6 Replies Latest reply: Sep 5, 2008 12:54 PM by 843785 RSS

    How to control BOM in writing UTF8 files?

    807598
      When I write a text file using UTF8 encoding, the BOM (0xEF0xBB0xBF) is sometimes written to the file, and sometimes not.

      Is there any way to control whether to write BOM?

      My code is
      BufferedWriter bw = new BufferedWriter(new OutputStreamWriter(new FileOutputStream("filename.txt"), "UTF-8"))
      Thanks in advance!
        • 1. Re: How to control BOM in writing UTF8 files?
          800351
          You can't use Reader/Writer for binary I/O.
          Do something like this:
          import java.io.*;
          
          public class Bom{
          
            public static void main(String[] args) throws Exception{
          
              String text = "this is text body";
              byte[] tbyte = text.getBytes("UTF-8");
          
              FileOutputStream fos = new FileOutputStream("bom.txt");
              fos.write(239);
              fos.write(187);
              fos.write(191);
              fos.write(tbyte);
              fos.close();
            }
          }
          • 2. Re: How to control BOM in writing UTF8 files?
            807598
            Thanks, hiwa. Do you know if it's possible to add an option to some Writer or OutputStream object so that BOM can be inserted or not by choice of the programmer?
            • 3. Re: How to control BOM in writing UTF8 files?
              800351
              Thanks, hiwa. Do you know if it's possible to add an
              option to some Writer or OutputStream object so that
              BOM can be inserted or not by choice of the
              programmer?
              I don't know but basic I/O primitives of modern OSes do not need BOM preamble on files.
              I think Java relies on that.
              • 4. Re: How to control BOM in writing UTF8 files?
                807600
                You can write a BOM value within a textual output by writing the raw unicode value for a UTF-8 BOM. Please look at the following code snippet:
                    
                    outputFile_ = new File(outputDirTxt);
                    output_ = new PrintWriter(new OutputStreamWriter(new FileOutputStream(outputFile_),"UTF-8"));
                
                    // the Unicode value for UTF-8 BOM       
                    output_.write("\ufeff");
                Hope this helps!
                • 5. Re: How to control BOM in writing UTF8 files?
                  843785
                  aharshba wrote:

                  output_.write("\ufeff");
                  FE FF is the UTF-16BE BOM.
                  FF FE is the UTF-16LE BOM.
                  EF BB BF is the UTF-8 BOM.

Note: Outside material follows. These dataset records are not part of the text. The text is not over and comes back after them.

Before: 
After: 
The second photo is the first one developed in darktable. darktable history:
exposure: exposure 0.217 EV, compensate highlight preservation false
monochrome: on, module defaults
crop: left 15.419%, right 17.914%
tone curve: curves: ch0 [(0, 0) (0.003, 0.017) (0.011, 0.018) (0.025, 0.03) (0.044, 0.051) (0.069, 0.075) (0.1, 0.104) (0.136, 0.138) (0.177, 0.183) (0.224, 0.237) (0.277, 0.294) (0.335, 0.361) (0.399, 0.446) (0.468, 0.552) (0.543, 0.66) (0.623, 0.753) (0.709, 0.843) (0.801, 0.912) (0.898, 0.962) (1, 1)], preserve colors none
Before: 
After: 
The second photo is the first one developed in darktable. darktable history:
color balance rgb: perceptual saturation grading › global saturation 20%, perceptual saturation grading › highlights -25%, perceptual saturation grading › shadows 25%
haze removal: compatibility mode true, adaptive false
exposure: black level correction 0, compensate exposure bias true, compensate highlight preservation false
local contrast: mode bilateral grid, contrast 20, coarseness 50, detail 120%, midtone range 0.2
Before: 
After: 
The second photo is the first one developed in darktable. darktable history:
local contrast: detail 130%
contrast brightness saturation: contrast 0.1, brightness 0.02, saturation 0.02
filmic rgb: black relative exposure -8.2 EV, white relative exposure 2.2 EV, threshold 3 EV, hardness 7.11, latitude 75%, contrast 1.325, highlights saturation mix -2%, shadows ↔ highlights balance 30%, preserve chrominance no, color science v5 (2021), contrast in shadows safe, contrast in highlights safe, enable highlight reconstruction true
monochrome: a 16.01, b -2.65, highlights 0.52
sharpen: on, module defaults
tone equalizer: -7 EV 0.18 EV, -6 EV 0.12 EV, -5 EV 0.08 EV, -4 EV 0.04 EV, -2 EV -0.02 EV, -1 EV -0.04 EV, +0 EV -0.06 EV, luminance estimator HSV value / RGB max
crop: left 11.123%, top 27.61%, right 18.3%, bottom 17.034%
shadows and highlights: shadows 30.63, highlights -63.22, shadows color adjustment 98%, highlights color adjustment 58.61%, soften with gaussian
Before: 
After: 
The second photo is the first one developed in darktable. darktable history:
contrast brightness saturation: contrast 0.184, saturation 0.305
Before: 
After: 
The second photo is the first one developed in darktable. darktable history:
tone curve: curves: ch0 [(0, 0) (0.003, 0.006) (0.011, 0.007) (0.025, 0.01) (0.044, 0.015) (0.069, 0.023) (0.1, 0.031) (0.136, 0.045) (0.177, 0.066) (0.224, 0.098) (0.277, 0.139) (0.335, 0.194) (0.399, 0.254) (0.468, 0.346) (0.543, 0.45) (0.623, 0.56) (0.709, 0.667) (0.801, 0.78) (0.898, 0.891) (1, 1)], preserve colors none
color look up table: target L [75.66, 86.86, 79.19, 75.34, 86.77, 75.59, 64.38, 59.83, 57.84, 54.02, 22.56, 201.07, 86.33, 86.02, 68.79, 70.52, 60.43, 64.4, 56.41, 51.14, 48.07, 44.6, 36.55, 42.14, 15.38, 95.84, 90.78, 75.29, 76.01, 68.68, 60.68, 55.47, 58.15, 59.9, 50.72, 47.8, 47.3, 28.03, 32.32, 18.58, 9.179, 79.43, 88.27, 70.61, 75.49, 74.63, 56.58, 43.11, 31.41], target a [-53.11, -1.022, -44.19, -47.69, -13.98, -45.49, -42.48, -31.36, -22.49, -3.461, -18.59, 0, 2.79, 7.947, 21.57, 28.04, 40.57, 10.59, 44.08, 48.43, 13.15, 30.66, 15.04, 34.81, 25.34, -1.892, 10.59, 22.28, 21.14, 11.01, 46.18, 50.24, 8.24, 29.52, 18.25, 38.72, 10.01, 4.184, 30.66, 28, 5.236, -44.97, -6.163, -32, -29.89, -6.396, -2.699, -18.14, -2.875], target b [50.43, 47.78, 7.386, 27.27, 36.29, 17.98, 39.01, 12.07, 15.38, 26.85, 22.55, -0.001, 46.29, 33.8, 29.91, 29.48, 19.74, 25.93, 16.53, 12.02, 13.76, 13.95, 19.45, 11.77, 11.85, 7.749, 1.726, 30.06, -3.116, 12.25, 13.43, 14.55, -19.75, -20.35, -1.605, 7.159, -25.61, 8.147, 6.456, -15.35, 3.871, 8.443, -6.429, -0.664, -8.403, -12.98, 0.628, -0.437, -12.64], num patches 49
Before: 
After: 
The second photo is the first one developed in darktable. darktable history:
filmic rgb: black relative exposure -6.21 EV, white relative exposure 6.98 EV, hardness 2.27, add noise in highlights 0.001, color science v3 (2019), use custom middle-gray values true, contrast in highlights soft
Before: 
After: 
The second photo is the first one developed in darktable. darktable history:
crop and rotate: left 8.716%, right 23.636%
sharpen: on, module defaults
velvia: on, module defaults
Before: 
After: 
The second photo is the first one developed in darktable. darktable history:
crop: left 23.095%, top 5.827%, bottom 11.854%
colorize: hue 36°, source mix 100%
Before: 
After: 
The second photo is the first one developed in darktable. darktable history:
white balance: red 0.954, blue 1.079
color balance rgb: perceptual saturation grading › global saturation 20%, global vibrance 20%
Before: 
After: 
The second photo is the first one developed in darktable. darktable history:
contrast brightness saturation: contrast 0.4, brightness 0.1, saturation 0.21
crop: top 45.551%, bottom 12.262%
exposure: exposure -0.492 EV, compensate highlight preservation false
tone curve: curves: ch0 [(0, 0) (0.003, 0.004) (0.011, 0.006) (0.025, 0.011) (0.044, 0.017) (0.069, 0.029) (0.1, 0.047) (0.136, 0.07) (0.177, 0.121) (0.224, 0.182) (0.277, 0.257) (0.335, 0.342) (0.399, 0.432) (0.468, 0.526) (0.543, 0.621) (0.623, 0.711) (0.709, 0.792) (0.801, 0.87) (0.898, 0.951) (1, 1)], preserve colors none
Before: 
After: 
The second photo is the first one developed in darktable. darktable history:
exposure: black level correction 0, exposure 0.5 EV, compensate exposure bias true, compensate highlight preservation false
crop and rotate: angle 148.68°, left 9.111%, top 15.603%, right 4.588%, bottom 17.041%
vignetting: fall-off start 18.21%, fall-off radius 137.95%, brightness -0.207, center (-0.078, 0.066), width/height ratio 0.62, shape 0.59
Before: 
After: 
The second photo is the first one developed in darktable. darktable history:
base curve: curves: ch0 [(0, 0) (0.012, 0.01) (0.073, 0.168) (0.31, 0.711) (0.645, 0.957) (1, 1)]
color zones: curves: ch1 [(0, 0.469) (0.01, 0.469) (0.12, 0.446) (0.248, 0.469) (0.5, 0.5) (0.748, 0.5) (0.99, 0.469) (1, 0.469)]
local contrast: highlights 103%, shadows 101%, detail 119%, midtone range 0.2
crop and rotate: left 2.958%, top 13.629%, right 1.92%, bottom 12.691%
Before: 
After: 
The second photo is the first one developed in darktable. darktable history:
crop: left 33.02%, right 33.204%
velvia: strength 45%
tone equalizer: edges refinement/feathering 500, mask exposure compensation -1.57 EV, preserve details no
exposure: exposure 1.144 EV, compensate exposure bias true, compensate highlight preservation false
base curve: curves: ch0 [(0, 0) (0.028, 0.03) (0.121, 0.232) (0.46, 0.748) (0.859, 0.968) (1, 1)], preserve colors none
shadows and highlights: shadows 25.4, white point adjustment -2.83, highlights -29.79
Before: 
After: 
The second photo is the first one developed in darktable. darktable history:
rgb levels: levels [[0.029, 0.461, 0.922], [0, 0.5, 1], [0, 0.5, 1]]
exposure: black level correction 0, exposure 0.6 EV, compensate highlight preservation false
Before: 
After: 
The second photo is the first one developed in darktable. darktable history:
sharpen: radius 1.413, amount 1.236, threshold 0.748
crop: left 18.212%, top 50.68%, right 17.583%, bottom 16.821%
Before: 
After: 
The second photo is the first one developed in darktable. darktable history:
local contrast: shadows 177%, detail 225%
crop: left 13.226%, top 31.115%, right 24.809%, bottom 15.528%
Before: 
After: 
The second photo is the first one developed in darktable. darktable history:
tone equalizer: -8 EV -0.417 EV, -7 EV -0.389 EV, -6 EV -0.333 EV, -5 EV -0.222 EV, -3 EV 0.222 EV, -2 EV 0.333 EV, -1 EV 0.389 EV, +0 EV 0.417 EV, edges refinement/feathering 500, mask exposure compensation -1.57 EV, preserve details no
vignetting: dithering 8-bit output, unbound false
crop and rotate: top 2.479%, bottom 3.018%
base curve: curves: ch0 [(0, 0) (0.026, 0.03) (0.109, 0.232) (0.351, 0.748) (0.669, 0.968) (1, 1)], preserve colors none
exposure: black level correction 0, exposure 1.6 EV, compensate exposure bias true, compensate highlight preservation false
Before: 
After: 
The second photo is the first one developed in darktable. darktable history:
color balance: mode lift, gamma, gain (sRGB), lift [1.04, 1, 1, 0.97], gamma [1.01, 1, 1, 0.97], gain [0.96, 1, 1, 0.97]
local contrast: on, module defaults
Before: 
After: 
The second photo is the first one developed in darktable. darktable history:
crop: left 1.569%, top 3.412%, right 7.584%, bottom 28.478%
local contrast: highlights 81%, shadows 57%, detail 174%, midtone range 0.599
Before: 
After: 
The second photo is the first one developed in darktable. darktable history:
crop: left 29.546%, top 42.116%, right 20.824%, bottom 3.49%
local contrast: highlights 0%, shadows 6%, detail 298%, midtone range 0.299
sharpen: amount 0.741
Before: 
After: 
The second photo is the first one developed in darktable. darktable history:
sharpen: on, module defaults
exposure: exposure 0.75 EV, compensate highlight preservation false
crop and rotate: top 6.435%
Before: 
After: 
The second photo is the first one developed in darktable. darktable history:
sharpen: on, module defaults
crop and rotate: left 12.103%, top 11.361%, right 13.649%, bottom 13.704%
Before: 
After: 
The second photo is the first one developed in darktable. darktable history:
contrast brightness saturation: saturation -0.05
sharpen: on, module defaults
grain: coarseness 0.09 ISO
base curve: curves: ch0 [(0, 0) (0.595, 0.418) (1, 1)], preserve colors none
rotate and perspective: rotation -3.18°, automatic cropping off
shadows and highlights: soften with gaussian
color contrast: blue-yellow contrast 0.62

                  Edited by: RasterImage on Aug 15, 2008 12:50 PM

                  Edited by: RasterImage on Aug 15, 2008 12:50 PM

                  Edited by: RasterImage on Aug 15, 2008 12:51 PM
                  • 6. Re: How to control BOM in writing UTF8 files?
                    843785
                    I was stupid. Do not pay attention to my post above. Because the String type is UTF-16BE you need to have that type of BOM on it in order for it to be converted to a output of encoding type UTF-8. So indeed aharshba is correct. Sorry for the confusion.